Les principaux documents utilisés par Robert Aron pour son Histoire de Vichy sont les transcriptions sténographiques des audiences publiques des procès d'épuration d’après-guerre. Que les procès en épuration constituent une source indispensable, nul ne peut le nier. mais à trop dépendre d’elle, l’ouvrage pionnier de Robert Aron s’est trouvé biaisé (…). J'en suis alors arrivé à la conclusion que les quatre piliers de l'argumentation de Robert Aron étaient le reflet d'opinions liées à une conjoncture très particulière : les derniers mois de l'Occupation et les premiers temps de la Libération (…).
Prenons la question du Diktat (…). En juin 1940, Hitler n'avait que des objectifs limités à l'égard de la France : convaincu que la guerre sur le front ouest était loin d'être terminée, il entendait simplement neutraliser la France, ses ressources humaines et matérielles, pendant l'assaut final contre l'Angleterre, et se donner une plate-forme sûre pour le lancer. Et pour que tout cela se fasse au moindre coût pour l'Allemagne, il fallait que cette France neutralisée conservât un gouvernement (…). À l'automne 1941, en revanche, les objectifs de l'occupant avaient changé radicalement de dimension. Alors que l'Angleterre résistait toujours, Hitler venait de se lancer dans une guerre d'extermination contre la Russie soviétique. Il était désormais vital d'arracher à l'Europe occupée des ressources encore plus importantes : la France devint le principal fournisseur étranger de main-d'œuvre, de matières premières et de produits manufacturés pour la machine de guerre allemande (…).

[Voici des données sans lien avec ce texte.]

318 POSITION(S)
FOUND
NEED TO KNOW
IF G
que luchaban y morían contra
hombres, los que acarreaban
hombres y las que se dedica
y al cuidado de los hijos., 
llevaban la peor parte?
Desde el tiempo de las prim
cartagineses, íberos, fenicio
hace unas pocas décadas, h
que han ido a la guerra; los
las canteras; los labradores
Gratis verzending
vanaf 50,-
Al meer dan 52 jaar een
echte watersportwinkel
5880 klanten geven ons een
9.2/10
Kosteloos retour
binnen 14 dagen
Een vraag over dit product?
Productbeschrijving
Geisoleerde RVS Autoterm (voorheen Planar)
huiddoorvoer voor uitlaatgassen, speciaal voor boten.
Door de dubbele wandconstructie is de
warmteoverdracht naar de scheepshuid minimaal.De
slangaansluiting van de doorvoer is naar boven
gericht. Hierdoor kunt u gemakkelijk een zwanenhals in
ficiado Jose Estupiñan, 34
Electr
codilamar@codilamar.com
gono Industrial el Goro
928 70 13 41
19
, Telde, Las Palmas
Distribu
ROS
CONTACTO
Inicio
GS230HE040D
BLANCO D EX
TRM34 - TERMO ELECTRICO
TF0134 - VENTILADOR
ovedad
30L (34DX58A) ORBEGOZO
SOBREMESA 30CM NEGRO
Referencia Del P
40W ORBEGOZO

Le second pilier de la construction de Robert Aron, la métaphore du « bouclier », date aussi de la Libération (…). L'image du bouclier n'est pas celle qui s'impose quand on considère la tactique globale de Vichy face à l'occupant : au lieu de s'en tenir strictement aux clauses de l'accord d'armistice, le régime a proposé de lui-même, dès juillet 1940, des concessions françaises en échange de la levée de certaines restrictions imposées par l'armistice et d'un statut plus confortable de partenaire volontaire, quoique neutre, de l'Europe hitlérienne. La formule du « bouclier », inventée en 1945, n'est qu'un stratagème pour minimiser les initiatives de Vichy (…).
Quant à l'argument du « double jeu », il apparaît lui aussi pour la première fois lors des procès d'épuration et dans les mémoires d'après-guerre. À la Libération, plusieurs dignitaires de Vichy entreprirent de révéler leurs négociations clandestines avec les Anglais et les Américains. Robert Aron fait grand cas de ces histoires (…). Mais la thèse du double jeu s'est écroulée devant les révélations des archives (…).
Quant au quatrième pilier de l'argumentation de Robert Aron, l'attentisme de Vichy, à l'unisson d'une population qui penchait plutôt vers les Alliés, il s'appuyait sur l'accord tacite des gaullistes et des communistes, à la Libération, pour laisser entendre que l'opinion publique française s'était rangée dès le début du côté de la Résistance (…).
Robert Paxton, La France de Vichy, 1940-1944, Seuil, 1973, avant-propos à la seconde édition.